▶ _EXERCISE OBJECTIVE_
A verbatim reprint of the records below is what this exercise asks for.

Start of Block

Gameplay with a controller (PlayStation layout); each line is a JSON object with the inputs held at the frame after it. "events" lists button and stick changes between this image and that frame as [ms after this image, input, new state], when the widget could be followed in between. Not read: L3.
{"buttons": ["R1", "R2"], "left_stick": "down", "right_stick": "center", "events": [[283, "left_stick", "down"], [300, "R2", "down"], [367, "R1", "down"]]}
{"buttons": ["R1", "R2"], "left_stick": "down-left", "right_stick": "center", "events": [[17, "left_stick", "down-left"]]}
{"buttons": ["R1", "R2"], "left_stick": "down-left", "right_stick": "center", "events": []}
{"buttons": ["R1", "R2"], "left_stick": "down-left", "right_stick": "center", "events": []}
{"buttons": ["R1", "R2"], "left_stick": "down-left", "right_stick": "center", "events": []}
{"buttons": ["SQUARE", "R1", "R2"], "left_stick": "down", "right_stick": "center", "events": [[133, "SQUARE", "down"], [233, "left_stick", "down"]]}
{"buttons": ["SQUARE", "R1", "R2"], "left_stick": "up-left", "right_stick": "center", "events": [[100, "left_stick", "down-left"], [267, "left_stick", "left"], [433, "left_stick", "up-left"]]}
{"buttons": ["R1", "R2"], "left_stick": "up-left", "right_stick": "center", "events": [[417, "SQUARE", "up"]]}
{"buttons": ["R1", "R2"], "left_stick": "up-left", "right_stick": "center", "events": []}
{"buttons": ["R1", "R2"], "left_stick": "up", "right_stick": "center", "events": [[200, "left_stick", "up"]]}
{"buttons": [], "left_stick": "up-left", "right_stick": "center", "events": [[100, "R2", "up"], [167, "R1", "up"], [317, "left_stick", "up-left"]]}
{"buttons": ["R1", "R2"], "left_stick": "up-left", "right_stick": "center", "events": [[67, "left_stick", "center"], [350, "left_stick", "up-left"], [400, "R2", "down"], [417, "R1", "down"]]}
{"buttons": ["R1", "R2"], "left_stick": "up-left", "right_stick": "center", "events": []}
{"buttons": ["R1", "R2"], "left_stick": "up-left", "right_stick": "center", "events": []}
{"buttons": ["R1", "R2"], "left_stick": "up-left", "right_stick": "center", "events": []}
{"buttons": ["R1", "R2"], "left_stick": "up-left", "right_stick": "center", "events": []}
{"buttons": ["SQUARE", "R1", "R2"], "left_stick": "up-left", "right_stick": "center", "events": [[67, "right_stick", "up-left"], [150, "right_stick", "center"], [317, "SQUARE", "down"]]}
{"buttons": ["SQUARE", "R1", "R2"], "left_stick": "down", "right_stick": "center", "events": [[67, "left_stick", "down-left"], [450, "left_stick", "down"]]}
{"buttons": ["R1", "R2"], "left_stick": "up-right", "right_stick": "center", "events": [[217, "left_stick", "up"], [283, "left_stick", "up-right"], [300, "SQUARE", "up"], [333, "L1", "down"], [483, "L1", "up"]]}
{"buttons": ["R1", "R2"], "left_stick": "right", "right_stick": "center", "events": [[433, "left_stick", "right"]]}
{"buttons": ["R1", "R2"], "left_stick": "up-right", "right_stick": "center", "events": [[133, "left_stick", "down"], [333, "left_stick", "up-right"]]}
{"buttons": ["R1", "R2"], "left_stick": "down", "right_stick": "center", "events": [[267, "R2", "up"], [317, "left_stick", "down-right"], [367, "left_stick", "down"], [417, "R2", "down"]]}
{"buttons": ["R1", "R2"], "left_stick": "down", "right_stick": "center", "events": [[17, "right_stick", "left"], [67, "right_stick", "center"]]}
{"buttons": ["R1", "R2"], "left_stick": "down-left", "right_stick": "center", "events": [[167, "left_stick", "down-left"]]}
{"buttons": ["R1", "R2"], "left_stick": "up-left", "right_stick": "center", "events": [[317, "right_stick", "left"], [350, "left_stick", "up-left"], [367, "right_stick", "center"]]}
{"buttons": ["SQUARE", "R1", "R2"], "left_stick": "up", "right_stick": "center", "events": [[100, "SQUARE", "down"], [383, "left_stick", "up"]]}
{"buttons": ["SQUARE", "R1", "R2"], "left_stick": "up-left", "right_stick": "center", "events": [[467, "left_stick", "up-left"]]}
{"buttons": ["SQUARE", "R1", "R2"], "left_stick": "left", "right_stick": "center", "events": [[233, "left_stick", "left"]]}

End of Block

▶ _SOLUTION FOR THIS PROBLEM_
Gameplay with a controller (PlayStation layout); each line is a JSON object with the inputs held at the frame after it. "events" lists button and stick changes between this image and that frame as [ms after this image, input, new state], when the widget could be followed in between. Not read: L3.
{"buttons": ["R1", "R2"], "left_stick": "down", "right_stick": "center", "events": [[283, "left_stick", "down"], [300, "R2", "down"], [367, "R1", "down"]]}
{"buttons": ["R1", "R2"], "left_stick": "down-left", "right_stick": "center", "events": [[17, "left_stick", "down-left"]]}
{"buttons": ["R1", "R2"], "left_stick": "down-left", "right_stick": "center", "events": []}
{"buttons": ["R1", "R2"], "left_stick": "down-left", "right_stick": "center", "events": []}
{"buttons": ["R1", "R2"], "left_stick": "down-left", "right_stick": "center", "events": []}
{"buttons": ["SQUARE", "R1", "R2"], "left_stick": "down", "right_stick": "center", "events": [[133, "SQUARE", "down"], [233, "left_stick", "down"]]}
{"buttons": ["SQUARE", "R1", "R2"], "left_stick": "up-left", "right_stick": "center", "events": [[100, "left_stick", "down-left"], [267, "left_stick", "left"], [433, "left_stick", "up-left"]]}
{"buttons": ["R1", "R2"], "left_stick": "up-left", "right_stick": "center", "events": [[417, "SQUARE", "up"]]}
{"buttons": ["R1", "R2"], "left_stick": "up-left", "right_stick": "center", "events": []}
{"buttons": ["R1", "R2"], "left_stick": "up", "right_stick": "center", "events": [[200, "left_stick", "up"]]}
{"buttons": [], "left_stick": "up-left", "right_stick": "center", "events": [[100, "R2", "up"], [167, "R1", "up"], [317, "left_stick", "up-left"]]}
{"buttons": ["R1", "R2"], "left_stick": "up-left", "right_stick": "center", "events": [[67, "left_stick", "center"], [350, "left_stick", "up-left"], [400, "R2", "down"], [417, "R1", "down"]]}
{"buttons": ["R1", "R2"], "left_stick": "up-left", "right_stick": "center", "events": []}
{"buttons": ["R1", "R2"], "left_stick": "up-left", "right_stick": "center", "events": []}
{"buttons": ["R1", "R2"], "left_stick": "up-left", "right_stick": "center", "events": []}
{"buttons": ["R1", "R2"], "left_stick": "up-left", "right_stick": "center", "events": []}
{"buttons": ["SQUARE", "R1", "R2"], "left_stick": "up-left", "right_stick": "center", "events": [[67, "right_stick", "up-left"], [150, "right_stick", "center"], [317, "SQUARE", "down"]]}
{"buttons": ["SQUARE", "R1", "R2"], "left_stick": "down", "right_stick": "center", "events": [[67, "left_stick", "down-left"], [450, "left_stick", "down"]]}
{"buttons": ["R1", "R2"], "left_stick": "up-right", "right_stick": "center", "events": [[217, "left_stick", "up"], [283, "left_stick", "up-right"], [300, "SQUARE", "up"], [333, "L1", "down"], [483, "L1", "up"]]}
{"buttons": ["R1", "R2"], "left_stick": "right", "right_stick": "center", "events": [[433, "left_stick", "right"]]}
{"buttons": ["R1", "R2"], "left_stick": "up-right", "right_stick": "center", "events": [[133, "left_stick", "down"], [333, "left_stick", "up-right"]]}
{"buttons": ["R1", "R2"], "left_stick": "down", "right_stick": "center", "events": [[267, "R2", "up"], [317, "left_stick", "down-right"], [367, "left_stick", "down"], [417, "R2", "down"]]}
{"buttons": ["R1", "R2"], "left_stick": "down", "right_stick": "center", "events": [[17, "right_stick", "left"], [67, "right_stick", "center"]]}
{"buttons": ["R1", "R2"], "left_stick": "down-left", "right_stick": "center", "events": [[167, "left_stick", "down-left"]]}
{"buttons": ["R1", "R2"], "left_stick": "up-left", "right_stick": "center", "events": [[317, "right_stick", "left"], [350, "left_stick", "up-left"], [367, "right_stick", "center"]]}
{"buttons": ["SQUARE", "R1", "R2"], "left_stick": "up", "right_stick": "center", "events": [[100, "SQUARE", "down"], [383, "left_stick", "up"]]}
{"buttons": ["SQUARE", "R1", "R2"], "left_stick": "up-left", "right_stick": "center", "events": [[467, "left_stick", "up-left"]]}
{"buttons": ["SQUARE", "R1", "R2"], "left_stick": "left", "right_stick": "center", "events": [[233, "left_stick", "left"]]}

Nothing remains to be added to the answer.